Task description: The lines from the one containing "Figure 7. Inter-sensor" through the last line below, both ends included, must be reproduced exactly, with no pictures.

Stored data:
-------

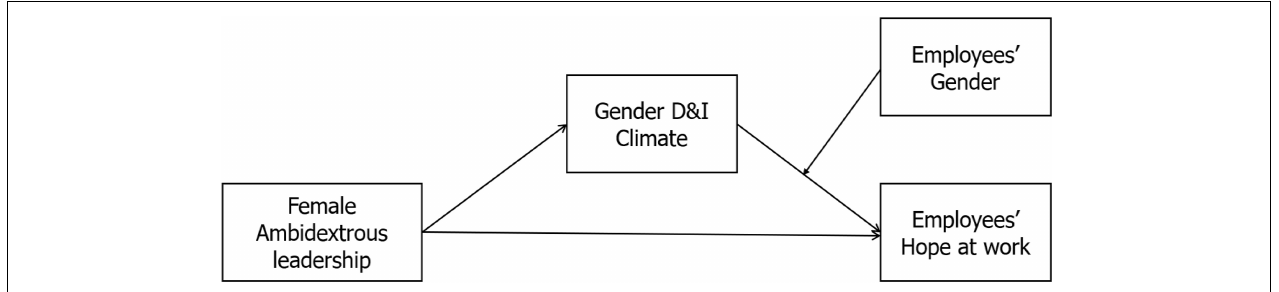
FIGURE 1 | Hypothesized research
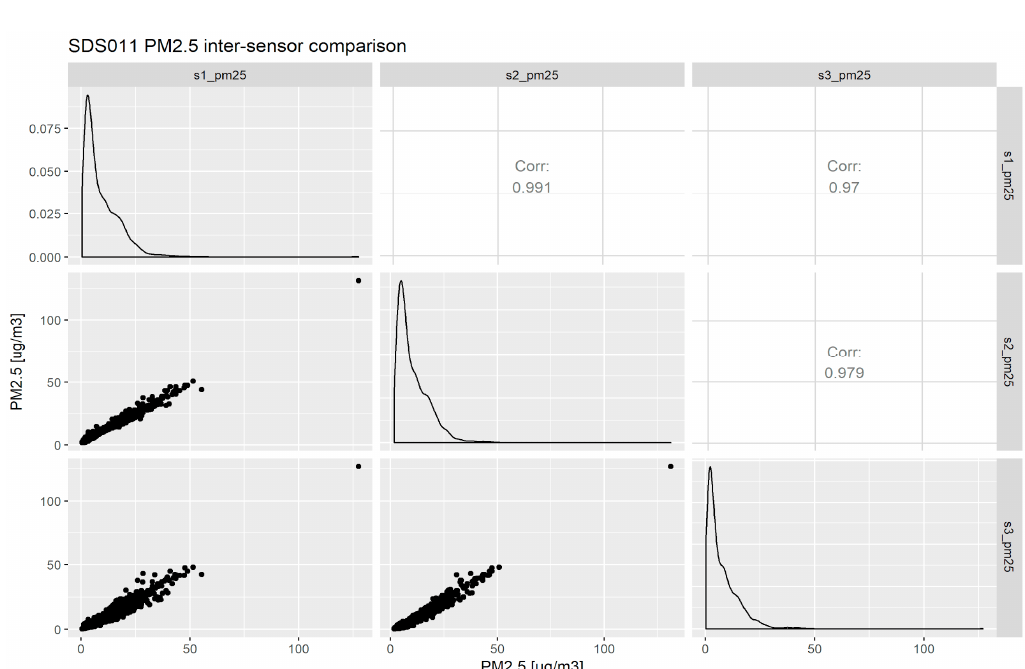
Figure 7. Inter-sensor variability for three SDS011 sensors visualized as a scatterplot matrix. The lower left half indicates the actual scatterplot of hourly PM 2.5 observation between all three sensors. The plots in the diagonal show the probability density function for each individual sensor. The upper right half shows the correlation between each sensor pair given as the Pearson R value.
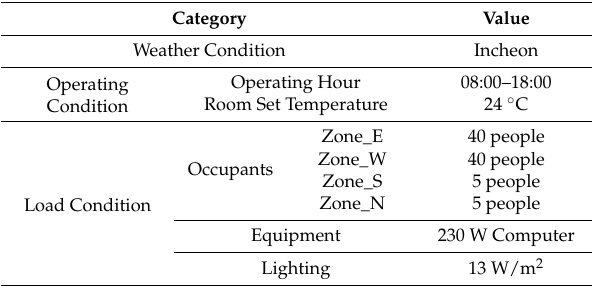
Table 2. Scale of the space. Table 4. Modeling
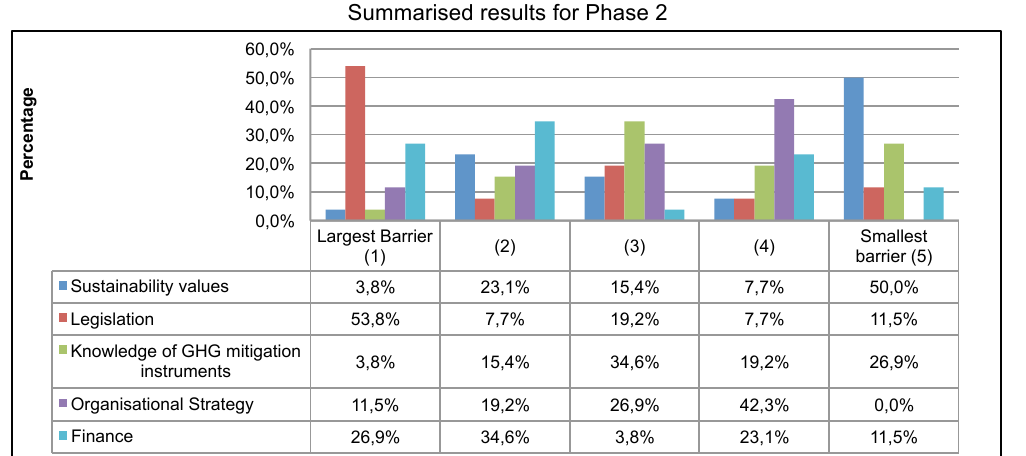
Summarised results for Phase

-------

Answer below:
Figure 7. Inter-sensor variability for three SDS011 sensors visualized as a scatterplot matrix. The lower left half indicates the actual scatterplot of hourly PM 2.5 observation between all three sensors. The plots in the diagonal show the probability density function for each individual sensor. The upper right half shows the correlation between each sensor pair given as the Pearson R value.
Table 2. Scale of the space. Table 4. Modeling
Summarised results for Phase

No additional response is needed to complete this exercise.